Start of MATERIAL PROVIDED

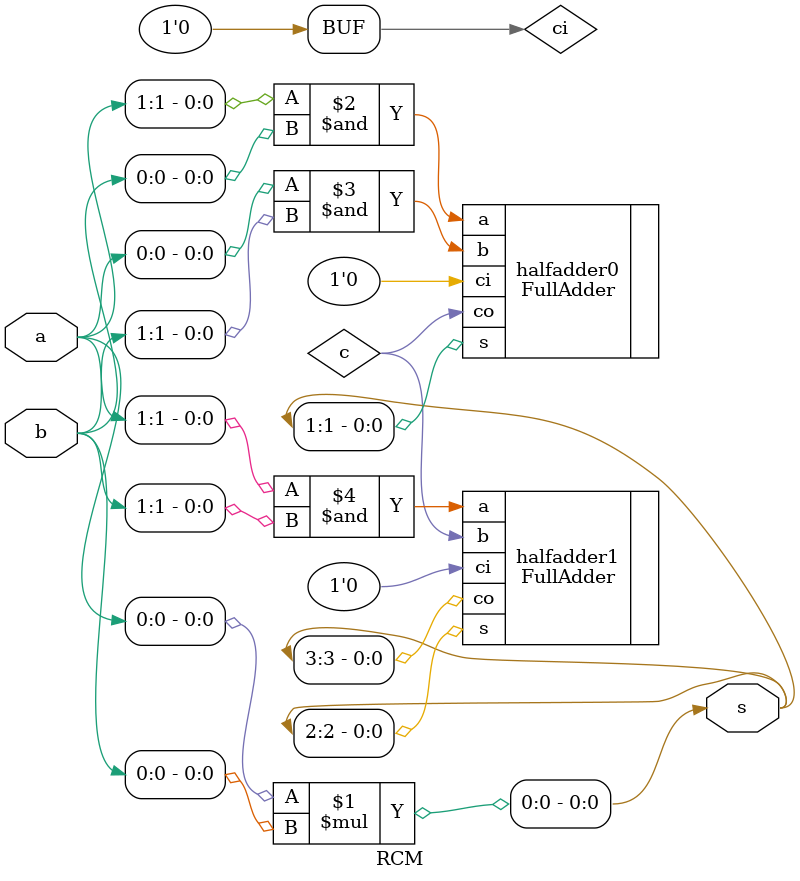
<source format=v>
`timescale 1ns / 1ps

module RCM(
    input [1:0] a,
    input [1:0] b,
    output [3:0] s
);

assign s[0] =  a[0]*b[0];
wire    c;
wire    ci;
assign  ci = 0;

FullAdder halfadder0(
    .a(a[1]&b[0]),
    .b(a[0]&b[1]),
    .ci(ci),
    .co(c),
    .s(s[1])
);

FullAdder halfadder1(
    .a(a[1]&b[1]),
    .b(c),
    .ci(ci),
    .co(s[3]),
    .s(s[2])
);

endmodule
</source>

End of MATERIAL PROVIDED

## TASK GOAL:
Only the entries themselves should be output, word for word, with all pictures omitted.

## ANSWER SPACE:
<source format=v>
`timescale 1ns / 1ps

module RCM(
    input [1:0] a,
    input [1:0] b,
    output [3:0] s
);

assign s[0] =  a[0]*b[0];
wire    c;
wire    ci;
assign  ci = 0;

FullAdder halfadder0(
    .a(a[1]&b[0]),
    .b(a[0]&b[1]),
    .ci(ci),
    .co(c),
    .s(s[1])
);

FullAdder halfadder1(
    .a(a[1]&b[1]),
    .b(c),
    .ci(ci),
    .co(s[3]),
    .s(s[2])
);

endmodule
</source>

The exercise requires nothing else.